EXERCISE BRIEF:
Lines in the listing below containing the string "Autumn" are to be identified and copied.
::::::
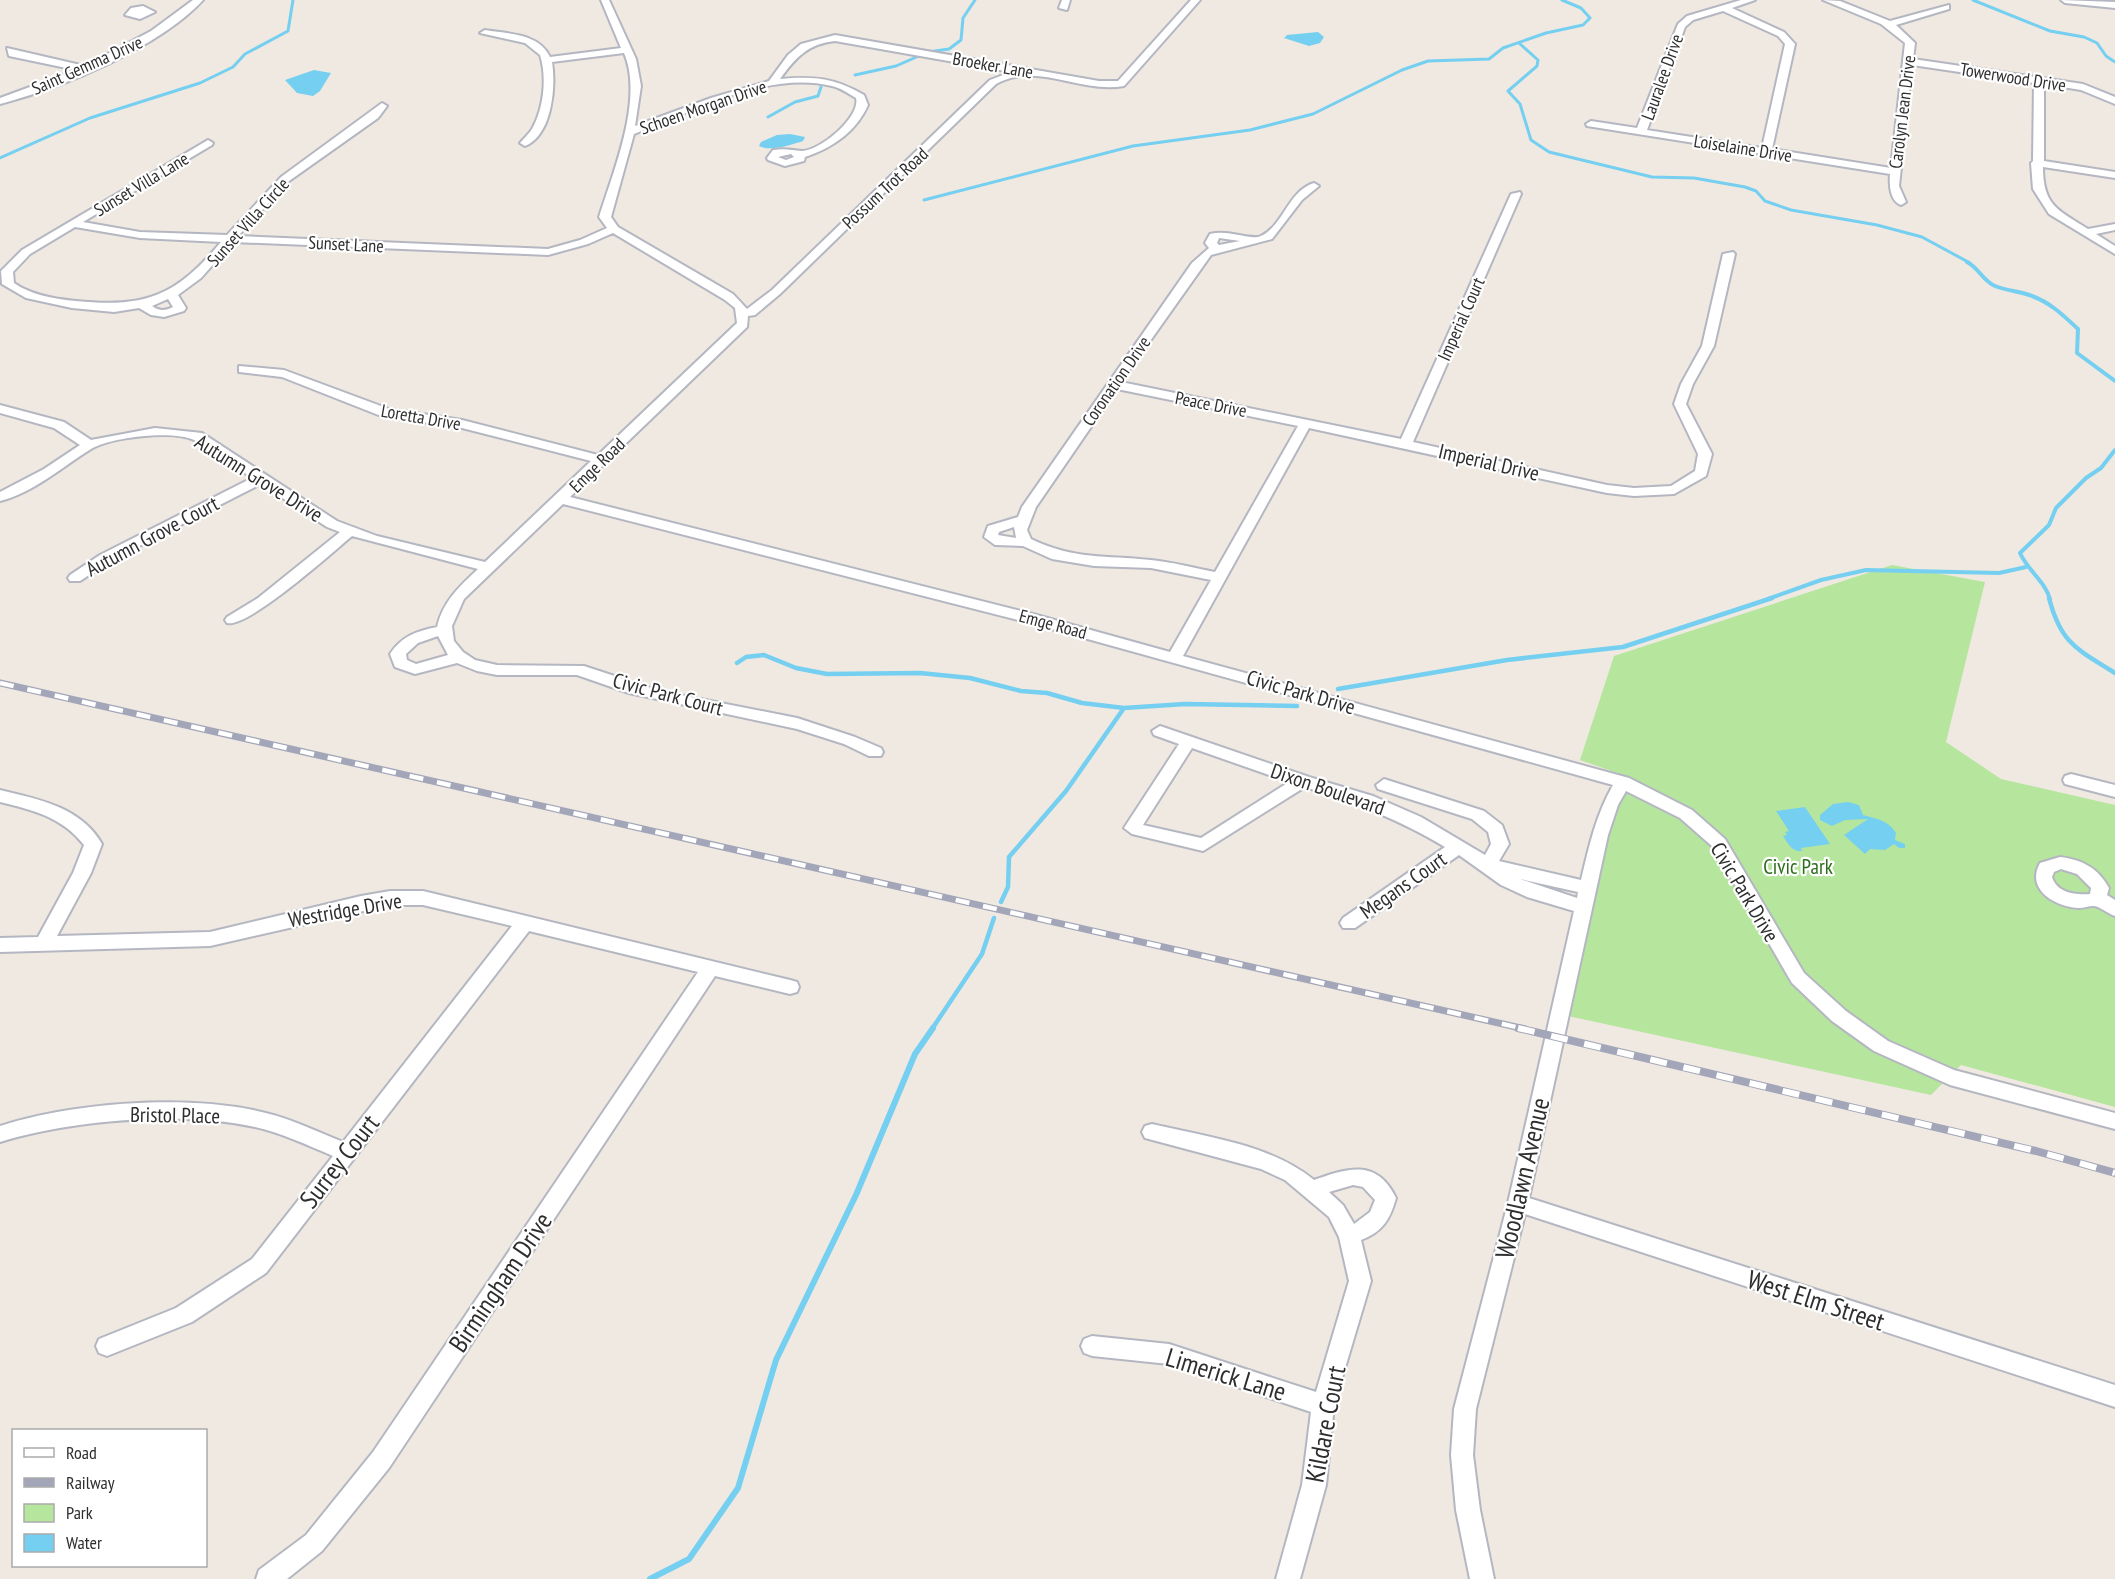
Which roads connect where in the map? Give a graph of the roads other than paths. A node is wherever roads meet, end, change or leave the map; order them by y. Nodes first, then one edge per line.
1 (199, 0) edge
2 (605, 0) edge
3 (1196, 0) edge
4 (1751, 0) edge
5 (1827, 0) edge
6 (2065, 0) edge
7 (2115, 5) edge
8 (1946, 7) dead end
9 (1724, 8) junction
10 (149, 13) dead end
11 (182, 15) junction
12 (1889, 24) junction
13 (485, 33) dead end
14 (3, 48) edge
15 (627, 50) junction
16 (548, 60) junction
17 (1908, 61) junction
18 (85, 69) junction
19 (1031, 71) junction
20 (2039, 81) junction
21 (772, 83) junction
22 (0, 101) edge
23 (2115, 101) edge
24 (382, 106) dead end
25 (1591, 124) dead end
26 (629, 132) junction
27 (1641, 132) junction
28 (208, 143) dead end
29 (525, 143) dead end
30 (1766, 152) junction
31 (801, 155) dead end
32 (2036, 163) junction
33 (1895, 172) junction
34 (2115, 175) edge
35 (1314, 186) dead end
36 (1516, 194) dead end
37 (1901, 202) dead end
38 (75, 224) junction
39 (2115, 227) edge
40 (614, 230) junction
41 (2086, 234) junction
42 (231, 240) junction
43 (2115, 251) edge
44 (1729, 254) dead end
45 (3, 275) edge
46 (6, 288) edge
47 (171, 294) junction
48 (141, 304) junction
49 (742, 314) junction
50 (243, 369) dead end
51 (1115, 385) junction
52 (0, 409) edge
53 (1306, 423) junction
54 (1405, 444) junction
55 (88, 445) junction
56 (602, 460) junction
57 (261, 478) junction
58 (0, 497) edge
59 (561, 499) junction
60 (1024, 520) junction
61 (349, 532) junction
62 (1025, 542) junction
63 (487, 567) junction
64 (1220, 577) junction
65 (75, 578) dead end
66 (232, 620) dead end
67 (445, 630) junction
68 (459, 657) junction
69 (1175, 657) junction
70 (1160, 730) dead end
71 (1189, 741) junction
72 (875, 752) dead end
73 (2071, 780) dead end
74 (1303, 781) junction
75 (1623, 782) junction
76 (1384, 785) dead end
77 (2115, 791) edge
78 (0, 796) edge
79 (1458, 848) junction
80 (1488, 865) junction
81 (1586, 898) junction
82 (2097, 898) dead end
83 (2115, 909) edge
84 (526, 922) junction
85 (1349, 923) dead end
86 (44, 943) junction
87 (0, 945) edge
88 (711, 968) junction
89 (790, 987) dead end
90 (2115, 1121) edge
91 (1152, 1131) dead end
92 (0, 1134) edge
93 (345, 1152) junction
94 (1314, 1189) junction
95 (1518, 1203) junction
96 (1349, 1235) junction
97 (107, 1346) dead end
98 (1092, 1346) dead end
99 (2115, 1396) edge
100 (1323, 1405) junction
101 (268, 1579) edge
102 (1287, 1579) edge
103 (1482, 1579) edge

1 - 11 street, Saint Gemma Drive
2 - 15 street
3 - 19 street, Broeker Lane
4 - 9 street, Lauralee Drive
5 - 12 street, Carolyn Jean Drive
6 - 7 street
8 - 12 street
9 - 27 street, Lauralee Drive
9 - 30 street
10 - 11 street
11 - 18 street, Saint Gemma Drive
12 - 17 street, Carolyn Jean Drive
13 - 16 street
14 - 18 street
15 - 16 street
15 - 26 street
16 - 29 street
17 - 20 street, Towerwood Drive
17 - 33 street, Carolyn Jean Drive
18 - 22 street, Saint Gemma Drive
19 - 21 street, Broeker Lane
19 - 49 street, Possum Trot Road
20 - 23 street, Towerwood Drive
20 - 32 street
21 - 26 street, Schoen Morgan Drive
21 - 31 street, Schoen Morgan Drive
24 - 42 street, Sunset Villa Circle
25 - 27 street, Loiselaine Drive
26 - 40 street
27 - 30 street, Loiselaine Drive
28 - 38 street, Sunset Villa Lane
30 - 33 street, Loiselaine Drive
32 - 34 street
32 - 41 street
33 - 37 street, Carolyn Jean Drive
35 - 51 street, Coronation Drive
36 - 54 street, Imperial Court
38 - 42 street, Sunset Lane
38 - 45 street, Sunset Villa Circle
39 - 41 street
40 - 42 street, Sunset Lane
40 - 49 street
41 - 43 street
42 - 47 street, Sunset Villa Circle
44 - 54 street, Imperial Drive
45 - 46 street, Sunset Villa Circle
46 - 48 street, Sunset Villa Circle
47 - 48 street, Sunset Villa Circle
47 - 48 street, Sunset Villa Circle
49 - 56 street, Emge Road
50 - 56 street, Loretta Drive
51 - 53 street, Peace Drive
51 - 60 street, Coronation Drive
52 - 55 street
53 - 54 street, Imperial Drive
53 - 64 street
55 - 57 street, Autumn Grove Drive
55 - 58 street, Autumn Grove Drive
56 - 59 street, Emge Road
57 - 61 street, Autumn Grove Drive
57 - 65 street, Autumn Grove Court
59 - 63 street
59 - 69 street, Emge Road
60 - 62 street, Coronation Drive
60 - 62 street
61 - 63 street, Autumn Grove Drive
61 - 66 street
62 - 64 street
63 - 67 street
64 - 69 street
67 - 68 street
67 - 68 street
68 - 72 street, Civic Park Court
69 - 75 street, Civic Park Drive
70 - 71 street, Dixon Boulevard
71 - 74 street, Dixon Boulevard
71 - 74 street
73 - 77 street
74 - 79 street, Dixon Boulevard
75 - 81 street, Woodlawn Avenue
75 - 90 street, Civic Park Drive
76 - 80 street
78 - 86 street
79 - 80 street, Dixon Boulevard
79 - 85 street, Megans Court
80 - 81 street, Dixon Boulevard
81 - 95 street, Woodlawn Avenue
82 - 83 street
84 - 86 street, Westridge Drive
84 - 88 street, Westridge Drive
84 - 93 street, Surrey Court
86 - 87 street, Westridge Drive
88 - 89 street, Westridge Drive
88 - 101 street, Birmingham Drive
91 - 94 street, Kildare Court
92 - 93 street, Bristol Place
93 - 97 street, Surrey Court
94 - 96 street, Kildare Court
94 - 96 street
95 - 99 street, West Elm Street
95 - 103 street, Woodlawn Avenue
96 - 100 street, Kildare Court
98 - 100 street, Limerick Lane
100 - 102 street, Kildare Court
::::::
ANSWER SPACE:
55 - 57 street, Autumn Grove Drive
55 - 58 street, Autumn Grove Drive
57 - 61 street, Autumn Grove Drive
57 - 65 street, Autumn Grove Court
61 - 63 street, Autumn Grove Drive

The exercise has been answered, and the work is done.